Я поднялся к себе, запер дверь — Поппер все еще нервничал и напряженно вышагивал туда-сюда — и сразу подумал про картину. Я так гордился этой своей придумкой с наволочкой и изголовьем кровати, но теперь до меня дошло, до чего же глупо вообще было держать картину дома, хотя особых вариантов у меня и не было, если только я не хотел прятать ее в мусорных баках через пару домов от нас (за все то время, что я жил в Вегасе, мусор оттуда не вывозили ни разу) или в каком-нибудь из заброшенных домов на нашей улице. Дома у Бориса тоже было небезопасно, а больше я толком никого и не знал, да и не доверял никому. Еще был вариант — спрятать в школе, тоже не блестящий, но я, хоть и знал, что можно найти выход и получше, придумать так ничего и не мог. В школе случались эпизодические проверки отдельно выбранных шкафчиков, а раз я теперь — через Бориса — связан был с Котку, то тоже попадал в ряды отбросов, у которых шкафчик вот так вот внезапно могли проверить. Но все равно, даже если кто-то и найдет картину у меня в шкафчике — или сам директор, или жуткий баскетбольный тренер мистер Детмарс, или даже пусть мужик в форме из охранной фирмы, которых периодически приводили в школу, чтобы припугнуть учеников, — и то будет лучше, чем если она попадется отцу или мистеру Сильверу.

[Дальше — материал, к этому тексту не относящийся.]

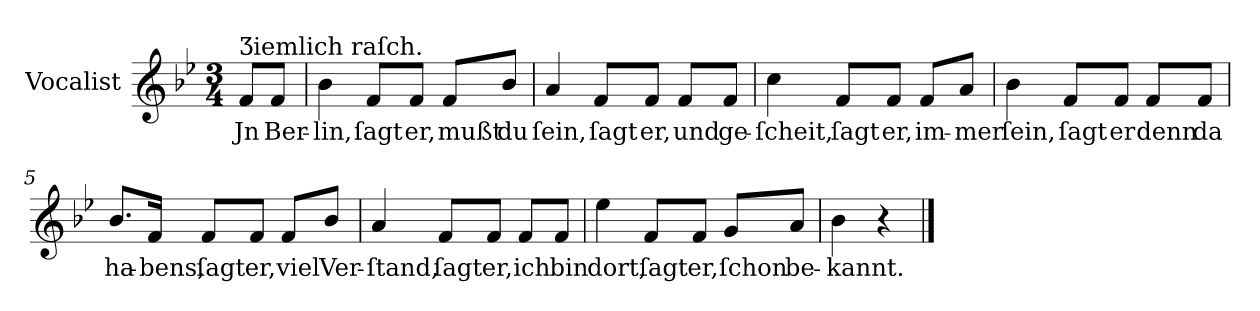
**kern	**text
*part1	*part1
*staff1	*staff1
*I"Vocalist	*
*clefG2	*
*k[b-e-]	*
*B-:	*
*M3/4	*
=	=
!LO:TX:a:t=Ʒiemlich raſch.	!
8f/L	Jn
8f/J	Ber-
=1	=1
4b-	-lin,
8f/L	ſagt
8f/J	er,
8f/L	mußt
8b-/J	du
=2	=2
4a	ſein,
8f/L	ſagt
8f/J	er,
8f/L	und
8f/J	ge-
=3	=3
4cc	-ſcheit,
8f/L	ſagt
8f/J	er,
8f/L	im-
8a/J	-mer
=4	=4
4b-	ſein,
8f/L	ſagt
8f/J	er
8f/L	denn
8f/J	da
=5	=5
8.b-/L	ha-
16f/Jk	-bens,
8f/L	ſagt
8f/J	er,
8f/L	viel
8b-/J	Ver-
=6	=6
4a	-ſtand,
8f/L	ſagt
8f/J	er,
8f/L	ich
8f/J	bin
=7	=7
4ee-	dort,
8f/L	ſagt
8f/J	er,
8g/L	ſchon
8a/J	be-
=8	=8
4b-	-kannt.
4r	.
==	==
*-	*-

Картина под наволочкой была еще обернута в несколько слоев склеенной скотчем бумаги — хорошей бумаги, солидной, которую я стащил из класса по рисованию в школе, а внутри была еще проложена двумя слоями белых хлопковых посудных полотенец, чтобы защитить поверхность полотна от кислот в бумаге (которых там, впрочем, и не было). Но я так часто вытаскивал картину, чтобы взглянуть на нее — разлеплял сверху склеенные края и вытряхивал полотно наружу, — что бумага порвалась, а липкая лента перестала быть липкой. Несколько минут я лежал в кровати, уставясь в потолок, потом встал, вытащил огромную бобину упаковочной клейкой ленты, оставшейся от переезда и отодрал наволочку с картиной от изголовья.

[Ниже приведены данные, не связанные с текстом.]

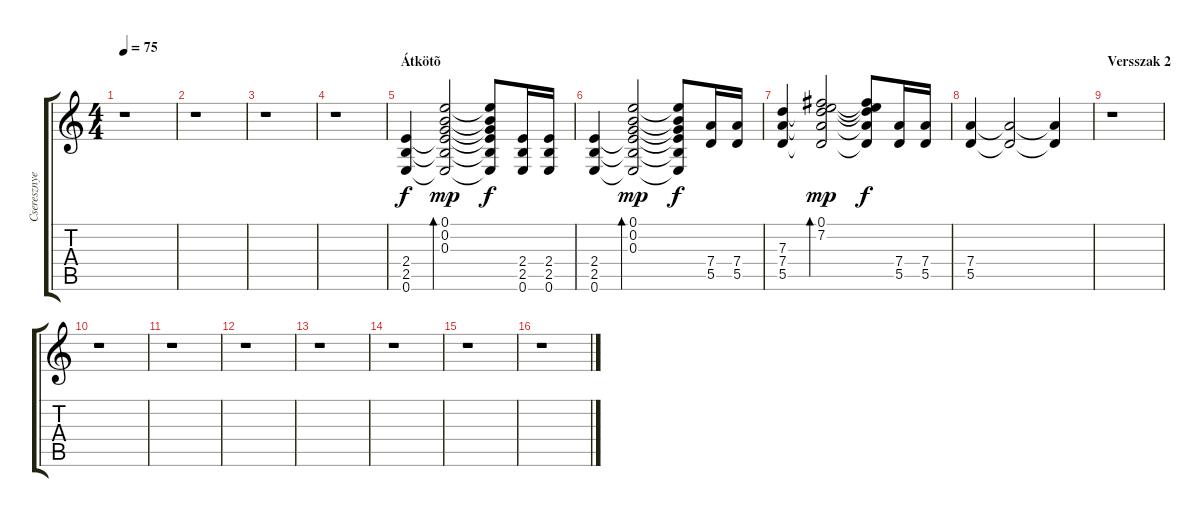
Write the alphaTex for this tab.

Было слишком — слишком большим — соблазном держать ее в руках и ни разу не взглянуть. Я быстро вытряхнул картину наружу, и ее свет тотчас же окутал меня, как будто музыкой, сокровенной сладостью, которая ощущалась только в глубочайшем, волнующем кровь ладу правильности — так сердце бьется ровно и размеренно, когда ты рядом с любящим тебя человеком, который никогда тебе не причинит вреда. От нее исходила сила, сияние, свежесть утреннего света в моей старой нью-йоркской спальне, неяркого, но бодрящего света, который наводил на все предметы резкость, в то же время делая их круглее, милее, чем они были на самом деле — делая их прекраснее еще и потому, что то была часть прошлого, невосполнимая его часть: теплое свечение обоев, в полумраке — старый глобус от «Рэнд Макнелли».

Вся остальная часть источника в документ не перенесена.